— Wat te doen —
Schrijf de regels over vanaf de regel met "phylum: Tracheophyta" tot en met het einde van de items, die regel zelf inbegrepen. Laat de afbeeldingen weg.

— Lijst met items —

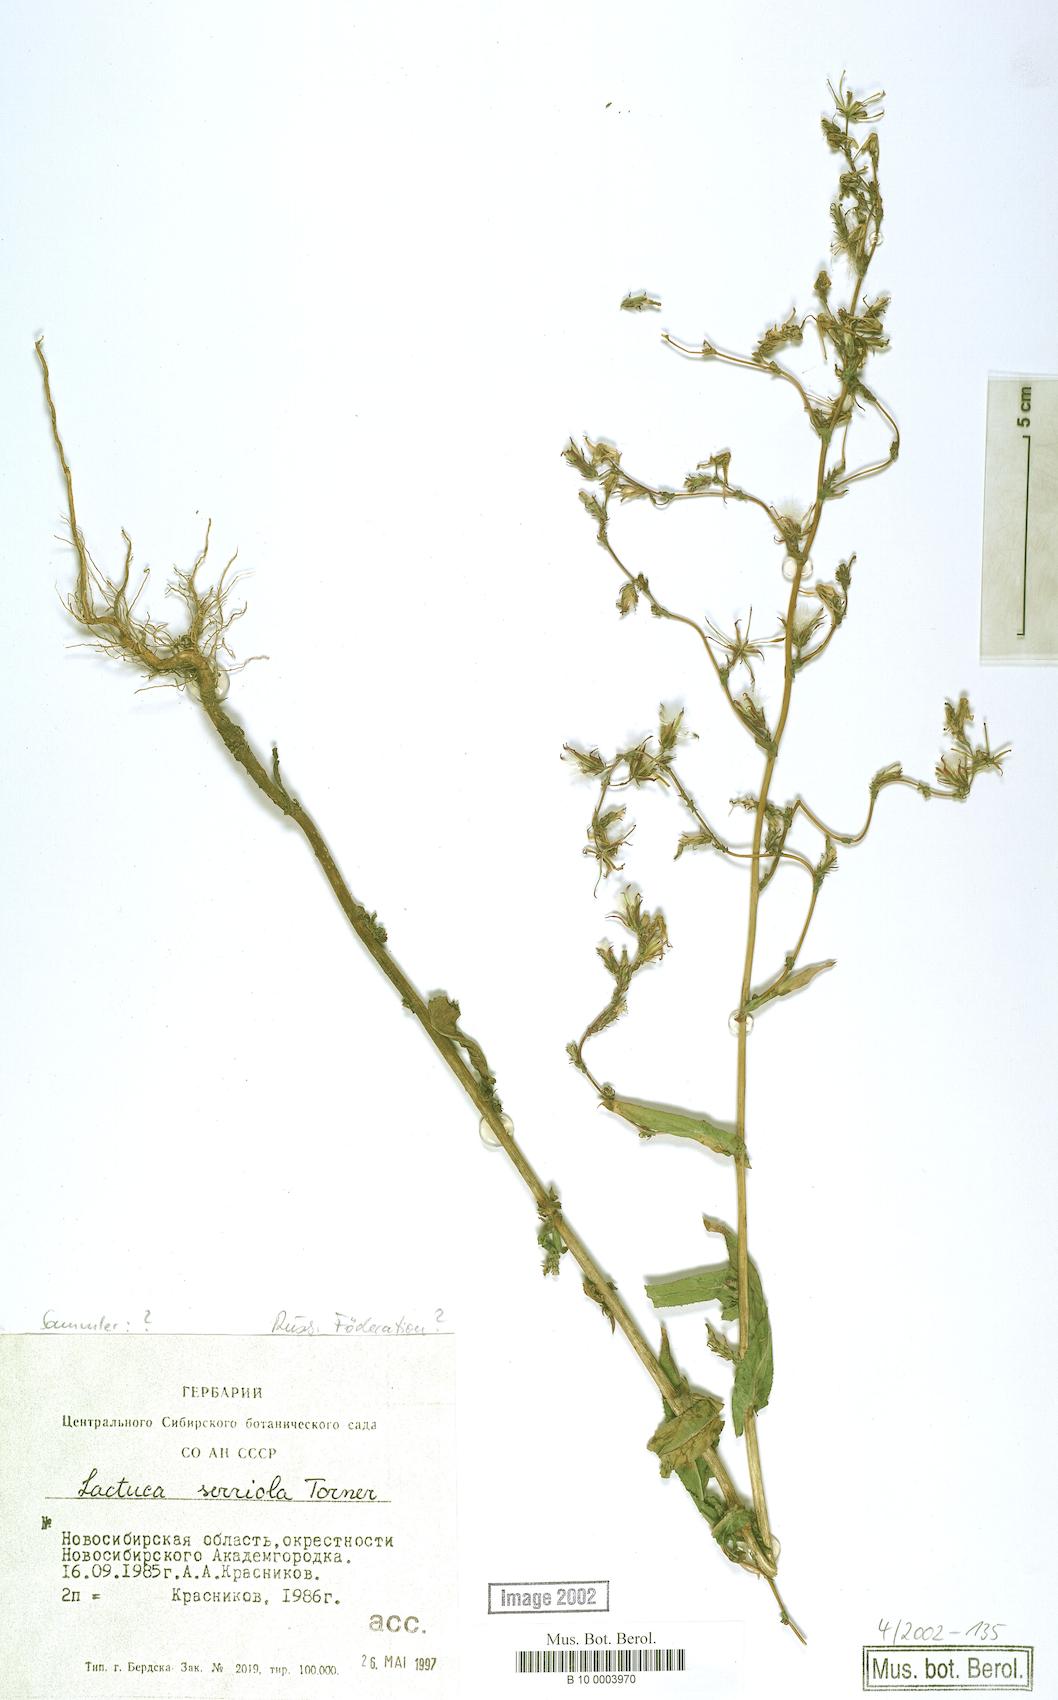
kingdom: Plantae
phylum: Tracheophyta
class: Magnoliopsida
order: Asterales
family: Asteraceae
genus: Lactuca
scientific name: Lactuca serriola
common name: Prickly lettuce
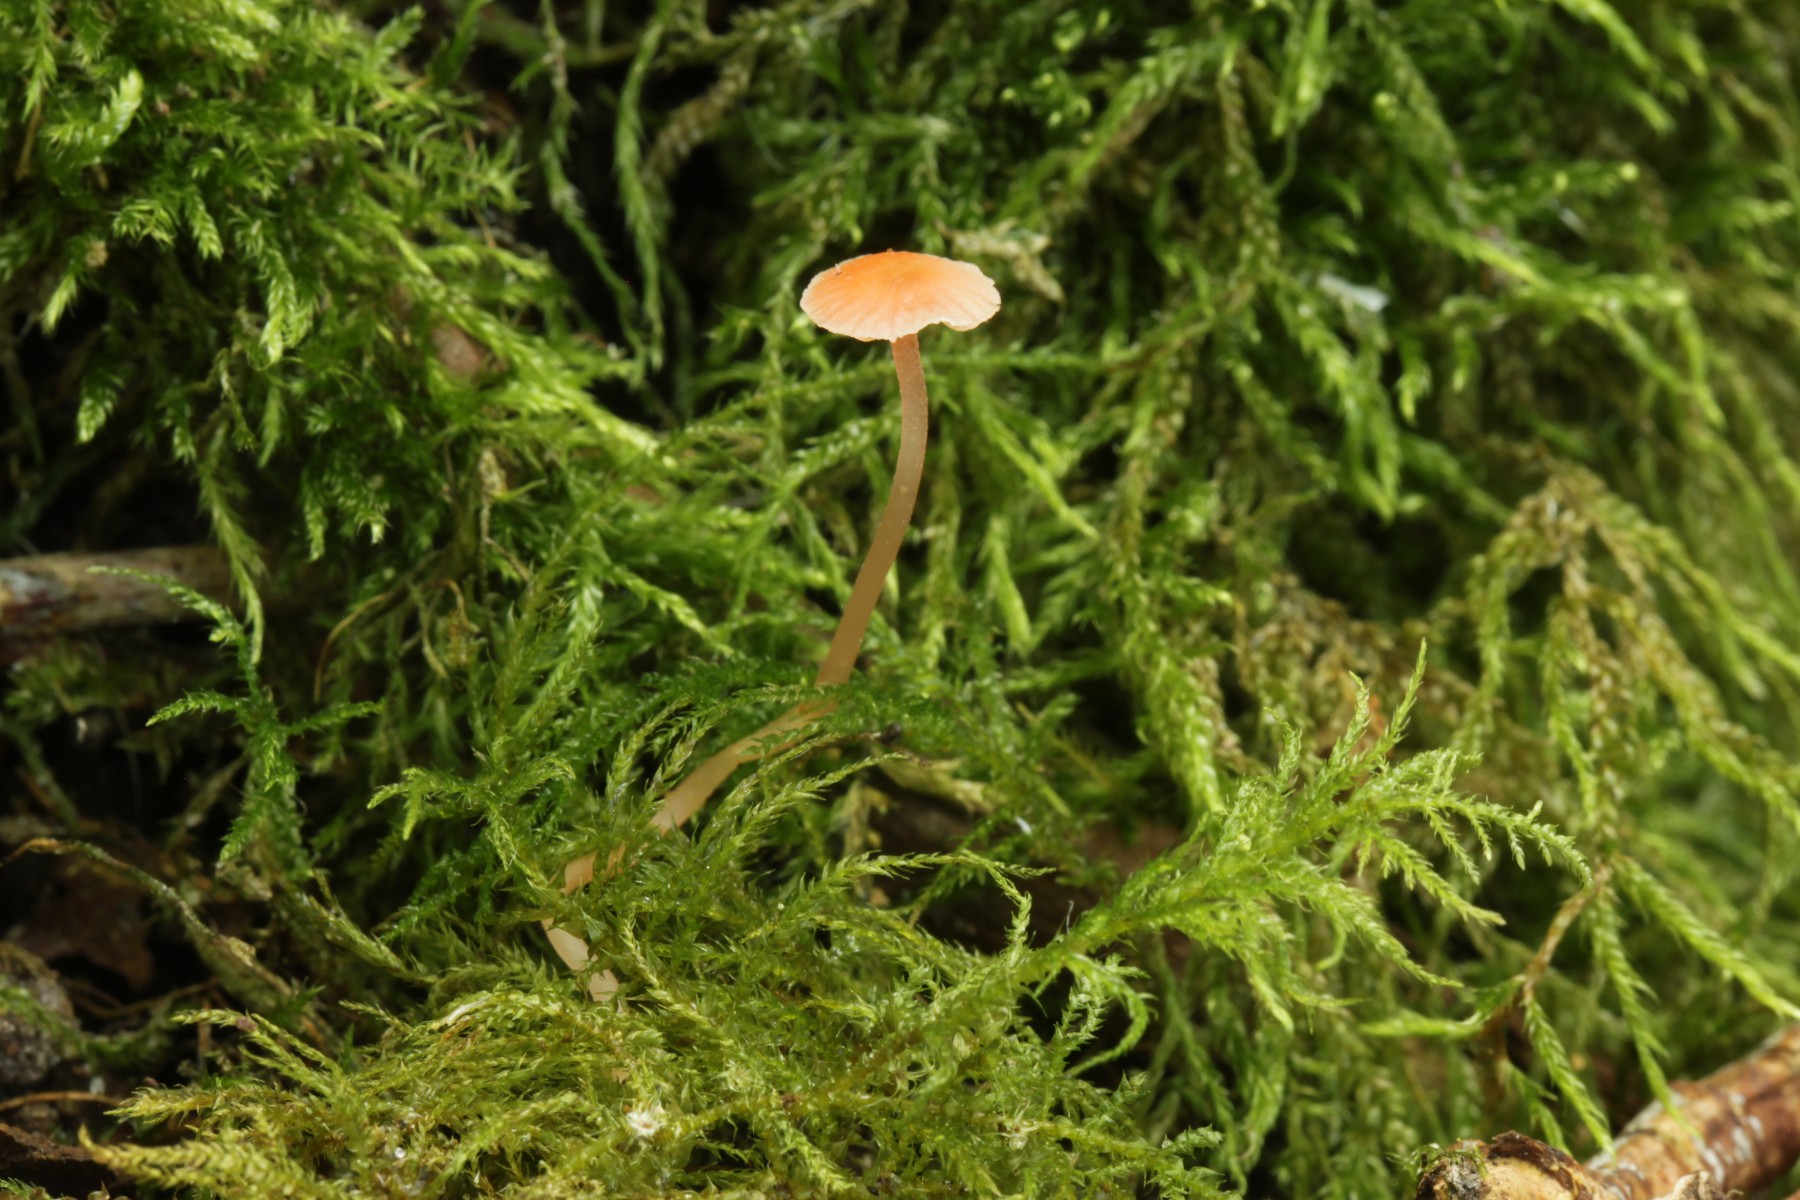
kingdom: Fungi
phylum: Basidiomycota
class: Agaricomycetes
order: Agaricales
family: Mycenaceae
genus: Mycena
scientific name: Mycena coccinea
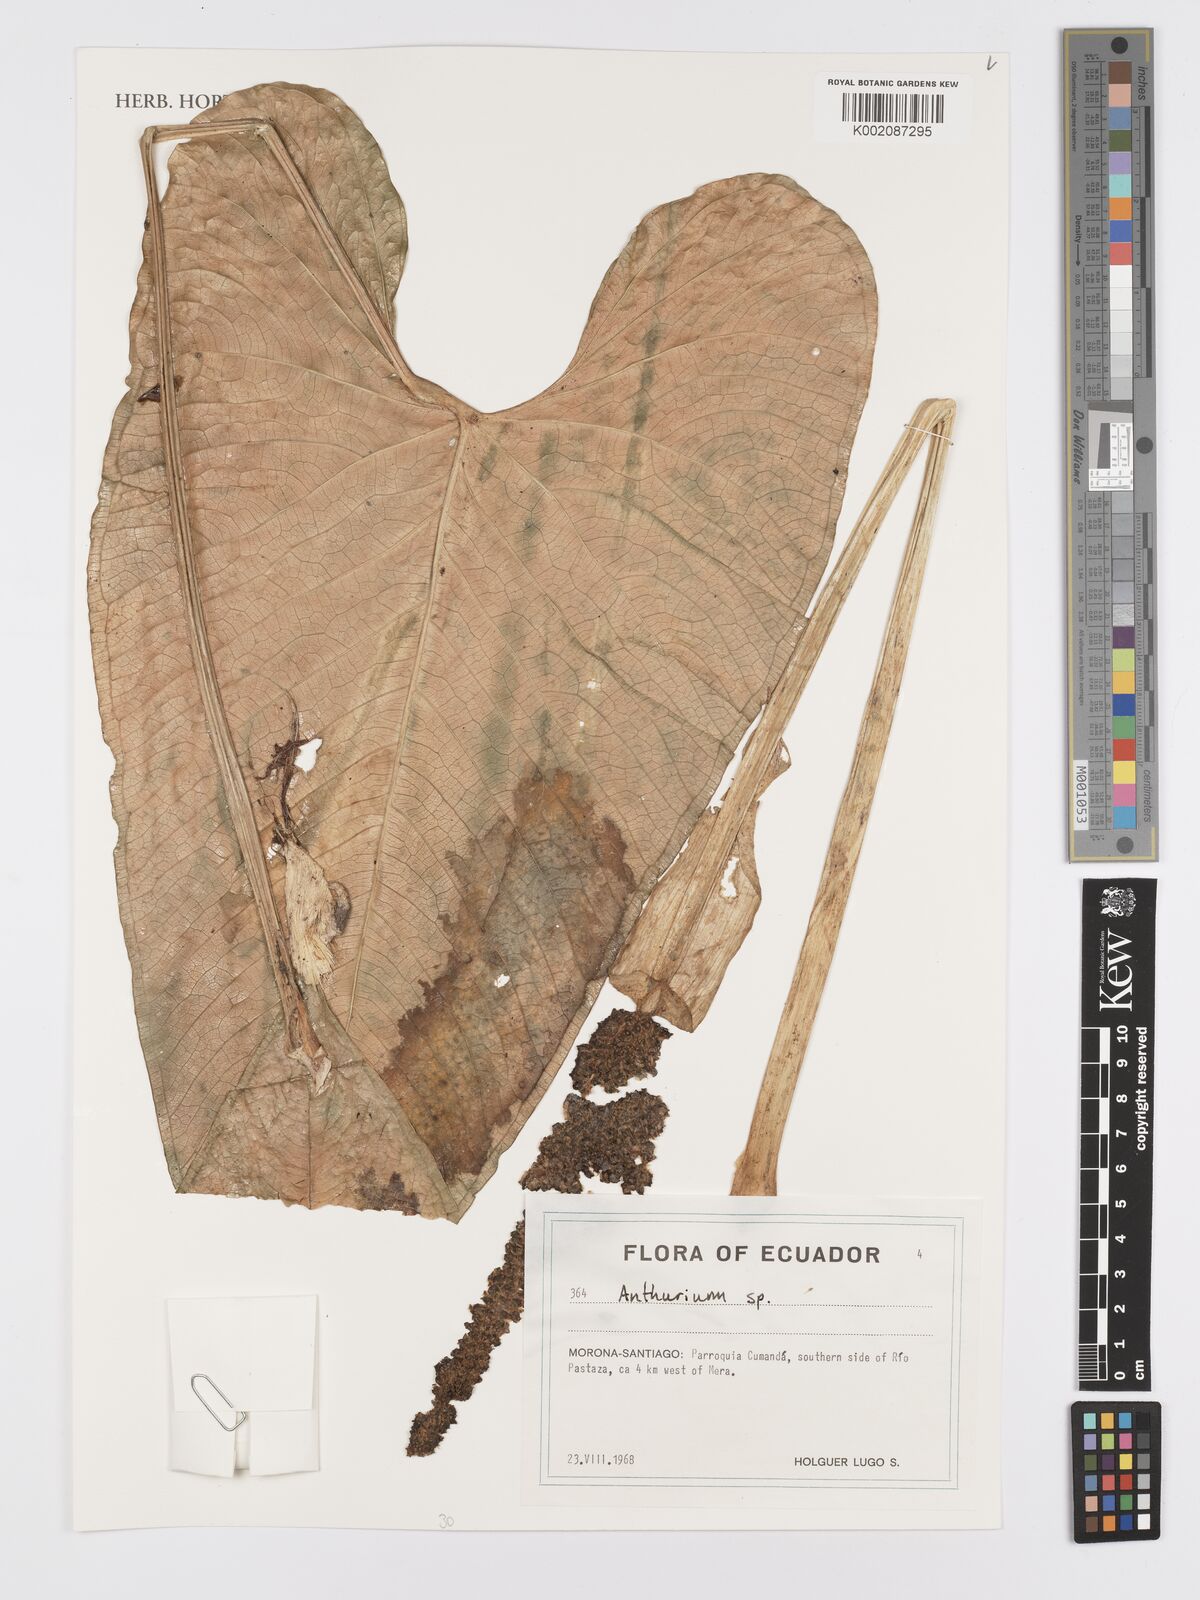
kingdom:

— Uitkomst —
phylum: Tracheophyta
class: Magnoliopsida
order: Asterales
family: Asteraceae
genus: Lactuca
scientific name: Lactuca serriola
common name: Prickly lettuce
kingdom: Fungi
phylum: Basidiomycota
class: Agaricomycetes
order: Agaricales
family: Mycenaceae
genus: Mycena
scientific name: Mycena coccinea
kingdom:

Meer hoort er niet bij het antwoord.